Travelers to Venice last week found themselves in the midst of a major celebration honoring history’s most successful travel-book author—Marco Polo. For the 700th anniversary of his birth, the city which once scoffed at his fantastic tales of the Orient* gathered from eleven countries (not including Red China) an exhibition of 951 pieces of Chinese art that would have awed even Marco Polo himself.

While scholars pored over Polo family documents, including Marco’s will, 500 tourists a day filed through the Doges’ Palace to look at priceless works in bronze, jade, ceramics, textiles and lacquers, dating from the Yin dynasty (1766-1122 B.C.) to the Ming dynasty (A.D. 1368-1644).

Largest in the exhibit was the ceramics display. It included funerary furniture—glazed terra-cotta figures from the tombs of well-heeled gentlemen of old Cathay who had wished to insure themselves an afterlife of ease and luxury with plentiful concubines. In such art the Chinese were rigorously realistic, rendering a man as a man and a horse as a horse, but with their porcelains they showed a subtle fairy fragility. Some of the pure white cups, plates and vases of the Tang dynasty (A.D. 618-907) had that beautiful simplicity which inspired the sages to say that their perfection was the work of nature rather than of man. More numerous than the Tang pieces were Ming blue and white porcelains, decorated with dragons and floral designs whose blues were as luminous as sapphires.

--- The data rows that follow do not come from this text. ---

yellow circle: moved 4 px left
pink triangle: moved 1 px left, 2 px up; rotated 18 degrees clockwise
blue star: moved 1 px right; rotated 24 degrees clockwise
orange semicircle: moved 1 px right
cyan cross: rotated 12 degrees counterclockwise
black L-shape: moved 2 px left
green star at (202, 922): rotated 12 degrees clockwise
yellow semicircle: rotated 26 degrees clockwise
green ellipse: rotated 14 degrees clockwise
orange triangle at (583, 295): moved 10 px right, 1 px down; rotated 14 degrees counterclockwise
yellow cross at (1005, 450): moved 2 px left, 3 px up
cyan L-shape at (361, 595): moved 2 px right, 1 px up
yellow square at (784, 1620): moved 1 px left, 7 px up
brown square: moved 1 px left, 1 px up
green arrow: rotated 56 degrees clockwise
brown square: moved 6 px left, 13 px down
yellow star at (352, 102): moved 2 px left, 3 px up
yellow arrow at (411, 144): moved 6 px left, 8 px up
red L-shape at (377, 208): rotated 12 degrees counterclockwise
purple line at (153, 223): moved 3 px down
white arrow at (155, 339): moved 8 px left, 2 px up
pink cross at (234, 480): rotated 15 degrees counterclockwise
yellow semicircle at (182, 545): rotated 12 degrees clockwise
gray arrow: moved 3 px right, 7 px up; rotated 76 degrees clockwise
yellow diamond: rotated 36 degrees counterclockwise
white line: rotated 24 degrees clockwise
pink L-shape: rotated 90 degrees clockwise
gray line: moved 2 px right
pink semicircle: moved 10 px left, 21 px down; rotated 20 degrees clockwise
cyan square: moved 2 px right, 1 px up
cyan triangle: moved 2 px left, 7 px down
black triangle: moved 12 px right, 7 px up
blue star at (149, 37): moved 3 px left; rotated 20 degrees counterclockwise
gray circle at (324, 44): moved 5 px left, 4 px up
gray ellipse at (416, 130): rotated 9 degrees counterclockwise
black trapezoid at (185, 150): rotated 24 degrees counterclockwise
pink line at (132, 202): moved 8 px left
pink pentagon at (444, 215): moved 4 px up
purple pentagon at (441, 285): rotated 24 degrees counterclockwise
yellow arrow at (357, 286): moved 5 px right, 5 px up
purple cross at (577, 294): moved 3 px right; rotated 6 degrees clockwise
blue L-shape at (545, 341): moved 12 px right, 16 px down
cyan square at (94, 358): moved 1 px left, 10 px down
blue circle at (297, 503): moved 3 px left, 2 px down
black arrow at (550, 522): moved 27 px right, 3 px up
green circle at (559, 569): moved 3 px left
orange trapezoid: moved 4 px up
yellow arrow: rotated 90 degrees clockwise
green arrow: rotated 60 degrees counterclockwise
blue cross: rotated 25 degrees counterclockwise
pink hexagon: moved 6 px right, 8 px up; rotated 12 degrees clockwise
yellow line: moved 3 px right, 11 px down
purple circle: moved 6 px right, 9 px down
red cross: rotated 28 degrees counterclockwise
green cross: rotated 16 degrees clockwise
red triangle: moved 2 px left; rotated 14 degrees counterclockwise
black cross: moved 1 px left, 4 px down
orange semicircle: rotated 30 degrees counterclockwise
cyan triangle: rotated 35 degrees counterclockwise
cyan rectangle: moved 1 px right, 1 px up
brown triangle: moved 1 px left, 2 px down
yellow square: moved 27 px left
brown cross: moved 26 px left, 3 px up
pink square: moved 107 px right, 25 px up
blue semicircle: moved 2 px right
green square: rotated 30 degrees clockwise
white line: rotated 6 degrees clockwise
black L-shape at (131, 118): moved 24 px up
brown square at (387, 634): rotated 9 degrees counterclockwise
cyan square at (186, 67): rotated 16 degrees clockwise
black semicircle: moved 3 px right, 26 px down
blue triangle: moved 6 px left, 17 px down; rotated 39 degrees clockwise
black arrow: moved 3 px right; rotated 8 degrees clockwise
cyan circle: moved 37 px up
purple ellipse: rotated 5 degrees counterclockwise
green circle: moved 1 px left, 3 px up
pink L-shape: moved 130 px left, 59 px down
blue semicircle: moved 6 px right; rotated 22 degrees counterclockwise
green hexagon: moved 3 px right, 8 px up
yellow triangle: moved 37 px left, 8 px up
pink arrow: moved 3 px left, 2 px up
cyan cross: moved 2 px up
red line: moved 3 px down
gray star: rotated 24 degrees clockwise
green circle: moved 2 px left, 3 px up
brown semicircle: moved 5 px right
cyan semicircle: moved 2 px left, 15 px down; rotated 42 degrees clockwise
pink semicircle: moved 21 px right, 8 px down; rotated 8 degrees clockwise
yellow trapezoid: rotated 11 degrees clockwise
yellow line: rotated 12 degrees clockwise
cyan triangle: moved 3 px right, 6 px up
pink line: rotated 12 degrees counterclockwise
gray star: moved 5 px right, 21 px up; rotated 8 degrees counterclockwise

Many of the 130 paintings were as esoteric to the ordinary visitor as Chinese calligraphy. Among the most popular were the great Sung master Ma Yiian’s fan-shaped Two Sages and an Attendant Under a Plum Tree, and a misty mountain-and-river scene in black ink and dainty colors, like dilute pastels, by the lyth century master, K’un Ts’an.

Venice’s greatest triumph was a display of 163 ritual bronzes, semiabstractions of dragons and sundry monsters, mellowed by the patina of the centuries. It was the age of the pieces, dating back to the Yin dynasty, that most impressed the nonexpert art lovers. But it was their forms, especially one unique three-legged chüeh (wine goblet) of the Yin period, that delighted the connoisseurs. Said Florence’s aged (89) art oracle, Expatriate Bernard Berenson: “The best collection of Chinese bronzes ever brought together under one roof in Europe.”

* In 1298 while a prisoner of war in Genoa, Marco Polo dictated The Description of the World, his account of “the diversities of kingdoms, provinces, and regions of all parts of the East.” A copy annotated by Christopher Columbus is in the Biblioteca Capitular Colombina in Seville.